Is the Electric Field Inside a Hollow Dielectric Sphere Zero?

[-EquinoX-]

Homework Statement

I am asked to find if there exists an electric field of a hollow dielectric field at a sphere is 0 and proof it.

Homework Equations

The Attempt at a Solution

I've drawn this picture:

http://img19.imageshack.us/img19/2295/hollowp.th.jpg

$$\omega \rightarrow 0$$
$$\delta q \rightarrow dq \rightarrow 0$$

$$E1 = k \frac{dq1}{r1^2}$$
$$E2 = k \frac{dq2}{r2^2}$$

if $$\vec{E_1} + \vec{E_2} = \vec{0}$$ for p
$$\vec{E_net} = \vec{0}$$for all p
$$k \frac{dq_1}{r_1^2} = \frac{k\sigma\dA_1}{r_1^2}$$
$$k \frac{dq_2}{r_1^2} = \frac{k\sigma\dA_2}{r_2^2}$$

Explanation of the picture:
1. The two dotted circles are gaussian sphere each with radius r1 and r2.
2. The solid circle is the hollow dielectric sphere viewed from one side
3. P is just a point inside the dielectric sphere

So far this is all I got, can someone please guide me what to do next in this proof..

 

[-EquinoX-]

anyone?

 

[nlightner]

I would approach this problem by first defining the terms and variables involved. A hollow dielectric sphere is a sphere made of insulating material, with a hollow interior. The electric field refers to the force exerted on an electric charge at a given point in space. The homework equations provided are the equations for electric field due to a point charge and for the electric field due to a charged surface.

Next, I would consider the setup shown in the picture provided. The two dotted circles represent Gaussian spheres, which are imaginary surfaces used to calculate the electric field at a given point. The solid circle represents the hollow dielectric sphere, and P is a point inside the sphere.

To prove that the electric field at P is zero, we need to show that the net electric field at P due to the charges on the two Gaussian spheres is zero. This can be done by using the superposition principle, which states that the total electric field at a point is the sum of the electric fields due to each individual charge.

Using the equations for electric field due to a point charge and the electric field due to a charged surface, we can calculate the electric field at P due to each charge on the Gaussian spheres.
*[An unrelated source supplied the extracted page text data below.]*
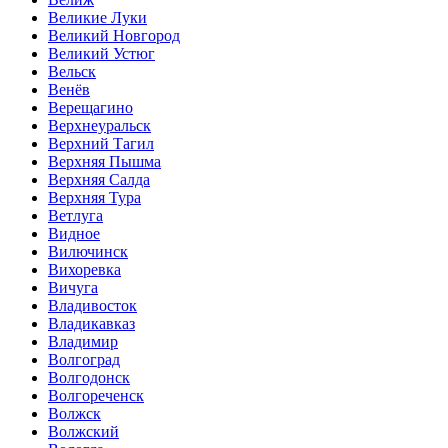
Великие Луки
Великий Новгород
Великий Устюг
Вельск
Венёв
Верещагино
Верхнеуральск
Верхний Тагил
Верхняя Пышма
Верхняя Салда
Верхняя Тура
Ветлуга
Видное
Вилючинск
Вихоревка
Вичуга
Владивосток
Владикавказ
Владимир
Волгоград
Волгодонск
Волгореченск
Волжск
Волжский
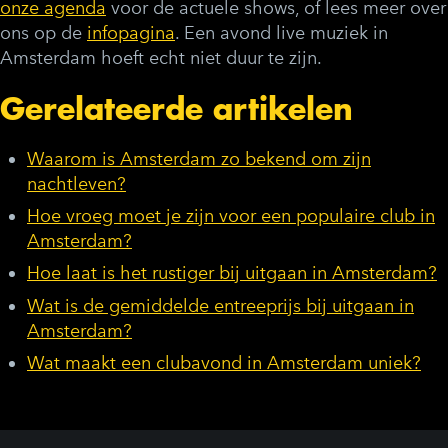
onze agenda
voor de actuele shows, of lees meer over
ons op de
infopagina
. Een avond live muziek in
Amsterdam hoeft echt niet duur te zijn.
Gerelateerde artikelen
Waarom is Amsterdam zo bekend om zijn
nachtleven?
Hoe vroeg moet je zijn voor een populaire club in
Amsterdam?
Hoe laat is het rustiger bij uitgaan in Amsterdam?
Wat is de gemiddelde entreeprijs bij uitgaan in
Amsterdam?
Wat maakt een clubavond in Amsterdam uniek?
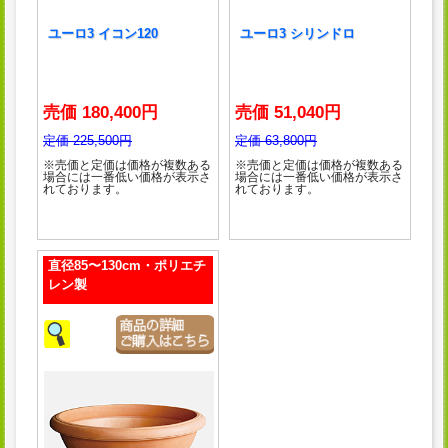
ユーロ3 イコン120
ユーロ3 シリンドロ
売価 180,400円
売価 51,040円
定価 225,500円
定価 63,800円
※売価と定価は価格が複数ある
※売価と定価は価格が複数ある
場合には一番低い価格が表示さ
場合には一番低い価格が表示さ
れております。
れております。
直径85〜130cm・ポリエチ
レン製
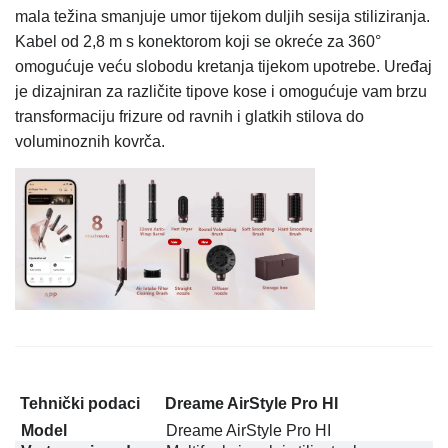
mala težina smanjuje umor tijekom duljih sesija stiliziranja.
Kabel od 2,8 m s konektorom koji se okreće za 360°
omogućuje veću slobodu kretanja tijekom upotrebe. Uređaj
je dizajniran za različite tipove kose i omogućuje vam brzu
transformaciju frizure od ravnih i glatkih stilova do
voluminoznih kovrča.
Tehnički podaci
Dreame AirStyle Pro HI
Model
Dreame AirStyle Pro HI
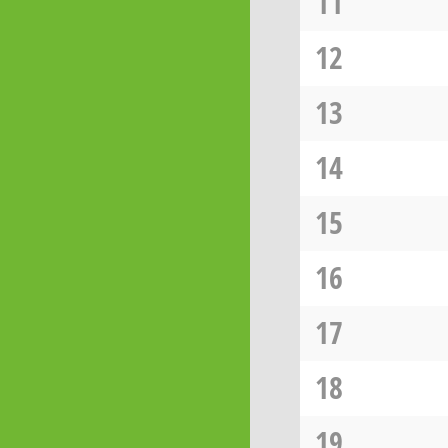
11
12
13
14
15
16
17
18
19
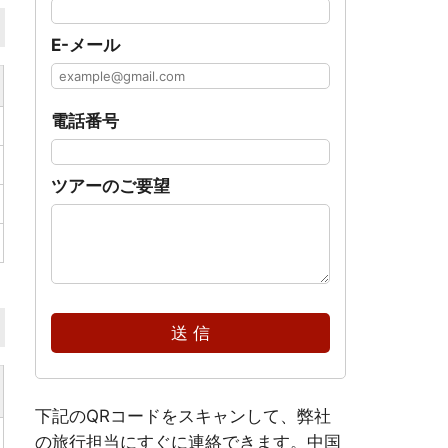
E-メール
電話番号
ツアーのご要望
送 信
下記のQRコードをスキャンして、弊社
の旅行担当にすぐに連絡できます。中国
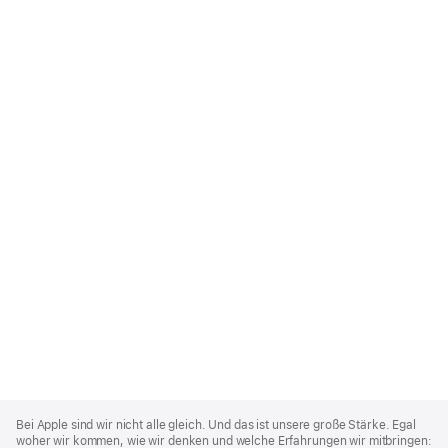
Apple
Footer
Bei Apple sind wir nicht alle gleich. Und das ist unsere große Stärke. Egal
woher wir kommen, wie wir denken und welche Erfahrungen wir mitbringen:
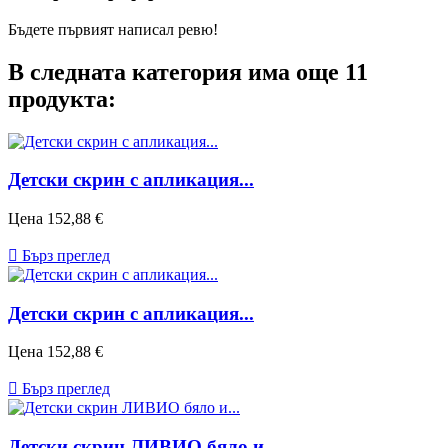
Бъдете първият написал ревю!
В следната категория има още 11
продукта:
Детски скрин с апликация...
Цена
152,88 €

Бърз преглед
Детски скрин с апликация...
Цена
152,88 €

Бърз преглед
Детски скрин ЛИВИО бяло и...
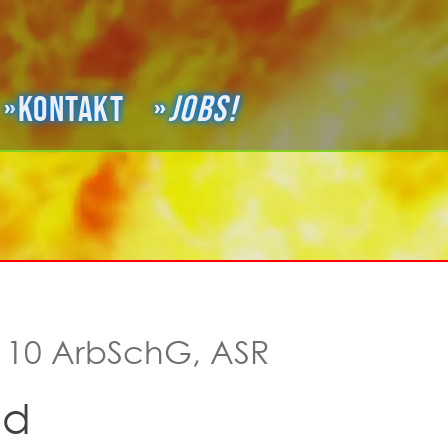
Kontakt
Jobs!
 10 ArbSchG, ASR
nd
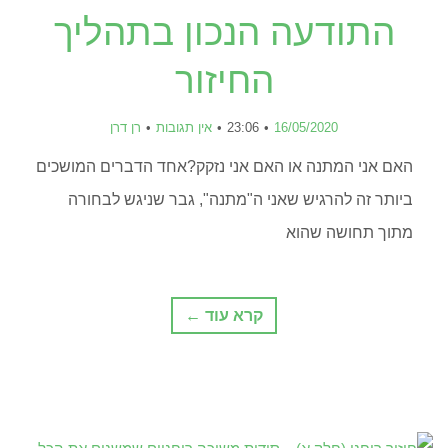
התודעה הנכון בתהליך
החיזור
16/05/2020
23:06
אין תגובות
רן דרן
האם אני המתנה או האם אני נזקק?אחד הדברים המושכים
ביותר זה להרגיש שאני ה"מתנה", גבר שניגש לבחורה
מתוך תחושה שהוא
קרא עוד ←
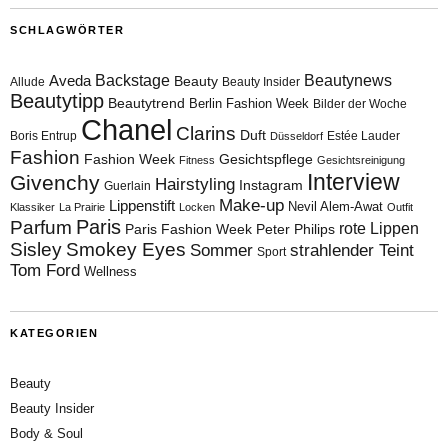
SCHLAGWÖRTER
Aveda
Backstage
Beautynews
Beauty
Allude
Beauty Insider
Beautytipp
Beautytrend
Berlin Fashion Week
Bilder der Woche
Chanel
Clarins
Duft
Boris Entrup
Estée Lauder
Düsseldorf
Fashion
Fashion Week
Gesichtspflege
Fitness
Gesichtsreinigung
Interview
Givenchy
Hairstyling
Instagram
Guerlain
Make-up
Lippenstift
Nevil Alem-Awat
Klassiker
La Prairie
Locken
Outfit
Paris
Parfum
rote Lippen
Paris Fashion Week
Peter Philips
Sisley
Smokey Eyes
Sommer
strahlender Teint
Sport
Tom Ford
Wellness
KATEGORIEN
Beauty
Beauty Insider
Body & Soul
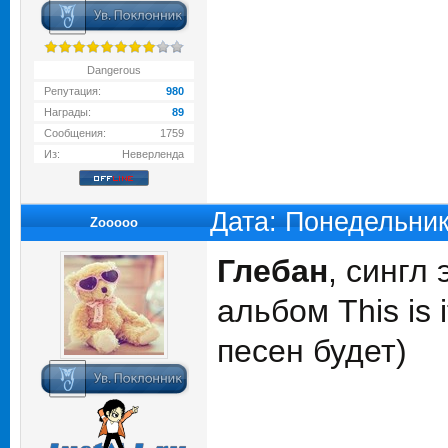
Dangerous
Репутация:
980
Награды:
89
Сообщения:
1759
Из:
Неверленда
Дата: Понедельник
Zooooo
Глебан
, сингл
альбом This is 
песен будет)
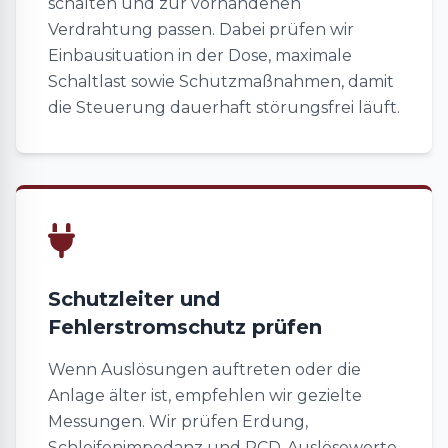
schalten und zur vorhandenen
Verdrahtung passen. Dabei prüfen wir
Einbausituation in der Dose, maximale
Schaltlast sowie Schutzmaßnahmen, damit
die Steuerung dauerhaft störungsfrei läuft.
Schutzleiter und
Fehlerstromschutz prüfen
Wenn Auslösungen auftreten oder die
Anlage älter ist, empfehlen wir gezielte
Messungen. Wir prüfen Erdung,
Schleifenimpedanz und RCD-Auslösewerte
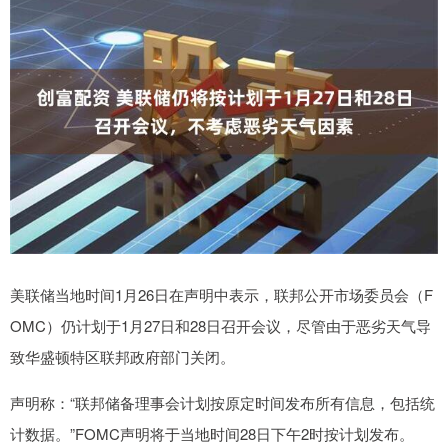
美联储当地时间1月26日在声明中表示，联邦公开市场委员会（F
OMC）仍计划于1月27日和28日召开会议，尽管由于恶劣天气导
致华盛顿特区联邦政府部门关闭。
声明称：“联邦储备理事会计划按原定时间发布所有信息，包括统
计数据。”FOMC声明将于当地时间28日下午2时按计划发布。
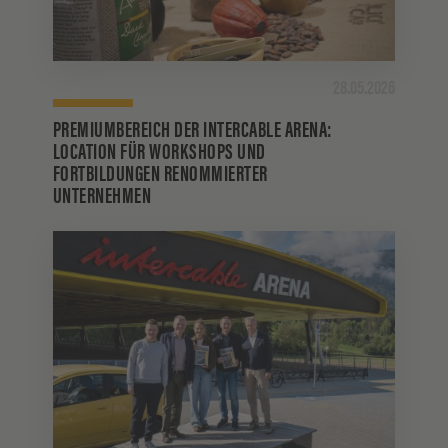
28.05.2026
PREMIUMBEREICH DER INTERCABLE ARENA:
LOCATION FÜR WORKSHOPS UND
FORTBILDUNGEN RENOMMIERTER
UNTERNEHMEN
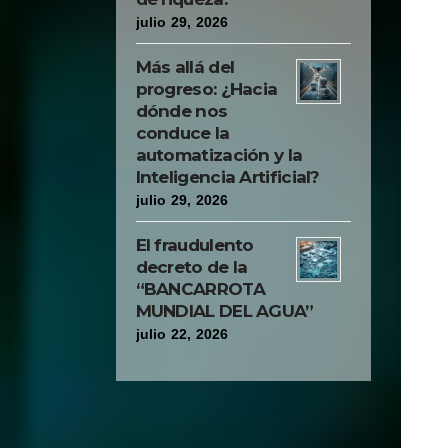
julio 29, 2026
Más allá del
progreso: ¿Hacia
dónde nos
conduce la
automatización y la
Inteligencia Artificial?
julio 29, 2026
El fraudulento
decreto de la
“BANCARROTA
MUNDIAL DEL AGUA”
julio 22, 2026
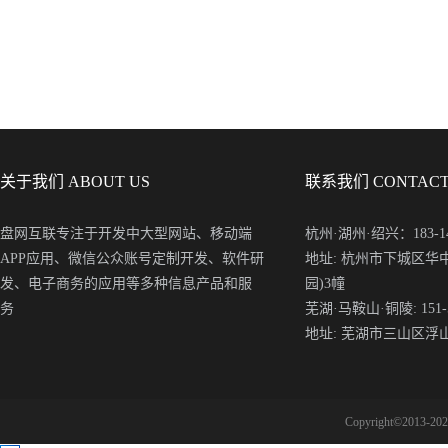
关于我们 ABOUT US
联系我们 CONTACT
盘网互联专注于开发中大型网站、移动端
杭州·湖州·绍兴：183-148
APP应用、微信公众账号定制开发、软件研
地址: 杭州市下城区华
发、电子商务的应用等多种信息产品和服
园)3幢
务
芜湖·马鞍山·铜陵: 151-5
地址: 芜湖市三山区浮
Copyright©2013-2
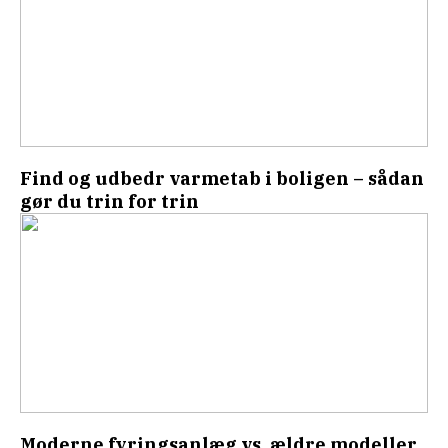
Find og udbedr varmetab i boligen – sådan
gør du trin for trin
Moderne fyringsanlæg vs. ældre modeller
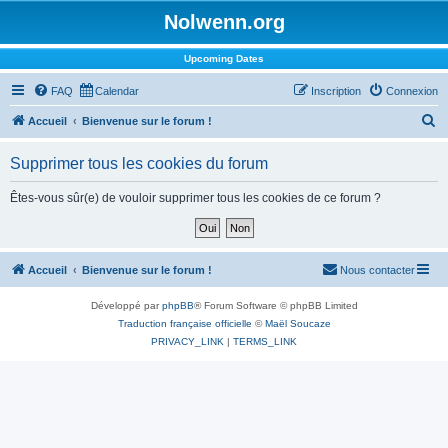
Nolwenn.org
Upcoming Dates
FAQ
Calendar
Inscription
Connexion
R
Accueil
Bienvenue sur le forum !
e
Supprimer tous les cookies du forum
c
h
Êtes-vous sûr(e) de vouloir supprimer tous les cookies de ce forum ?
e
r
c
Accueil
Bienvenue sur le forum !
Nous contacter
h
Développé par
phpBB
® Forum Software © phpBB Limited
e
Traduction française officielle
©
Maël Soucaze
r
PRIVACY_LINK
|
TERMS_LINK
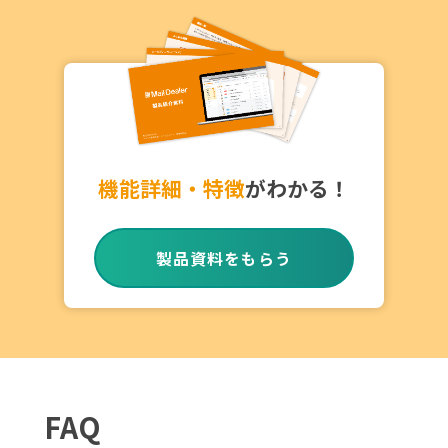
機能詳細・特徴
がわかる！
製品資料をもらう
FAQ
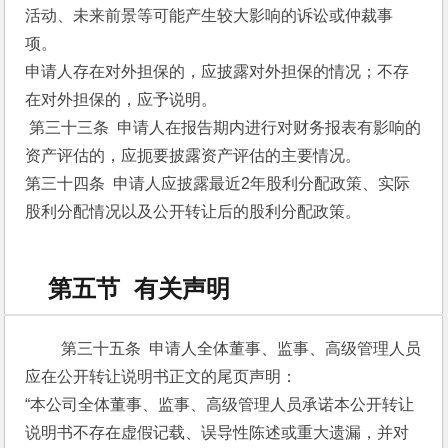
活动、未来前景等可能产生较大影响的诉讼或仲裁事
项。
申请人存在对外担保的，应披露对外担保的情况；不存
在对外担保的，应予说明。
 第三十三条  申请人在报告期内进行对财务报表有影响的
资产评估的，应扼要披露资产评估的主要情况。
第三十四条  申请人应披露最近2年股利分配政策、实际
股利分配情况以及公开转让后的股利分配政策。
第五节 有关声明
 第三十五条  申请人全体董事、监事、高级管理人员
应在公开转让说明书正文的尾页声明：
“本公司全体董事、监事、高级管理人员承诺本公开转让
说明书不存在虚假记载、误导性陈述或重大遗漏，并对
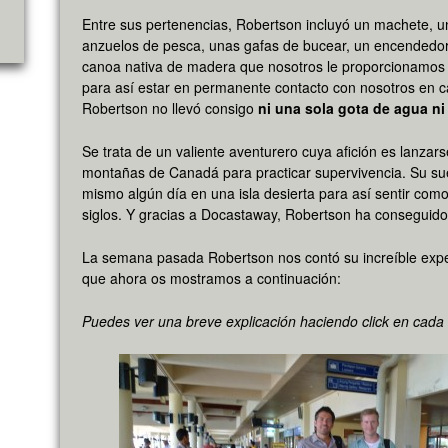
Entre sus pertenencias, Robertson incluyó un machete, 
anzuelos de pesca, unas gafas de bucear, un encendedor,
canoa nativa de madera que nosotros le proporcionamos j
para así estar en permanente contacto con nosotros en 
Robertson no llevó consigo
ni una sola gota de agua n
Se trata de un valiente aventurero cuya afición es lanzar
montañas de Canadá para practicar supervivencia. Su su
mismo algún día en una isla desierta para así sentir com
siglos. Y gracias a Docastaway, Robertson ha conseguido
La semana pasada Robertson nos contó su increíble exper
que ahora os mostramos a continuación:
Puedes ver una breve explicación haciendo click en cada 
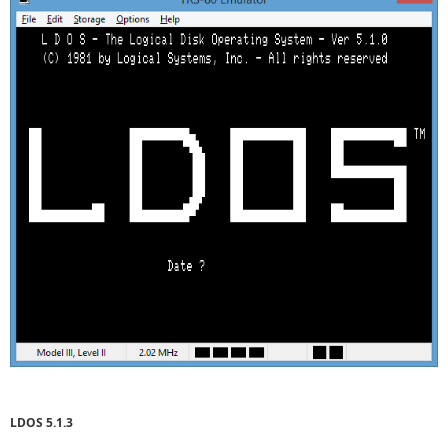
LDOS 5.1.3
Since the charges on the Gaussian spheres are distributed uniformly, we can use the surface charge density (σ) and the area (dA) of each sphere to calculate the electric field.

Once we have calculated the electric field due to each charge, we can add them together to get the net electric field at P. If the net electric field is zero, then we have proven that the electric field at P due to the charges on the hollow dielectric sphere is zero.

In summary, to prove that the electric field at P is zero for a hollow dielectric sphere, we need to use the superposition principle and the equations for electric field due to a point charge and a charged surface to calculate the electric field at P due to the charges on the two Gaussian spheres. If the net electric field is zero, then we have proven that the electric field at P is zero for a hollow dielectric sphere.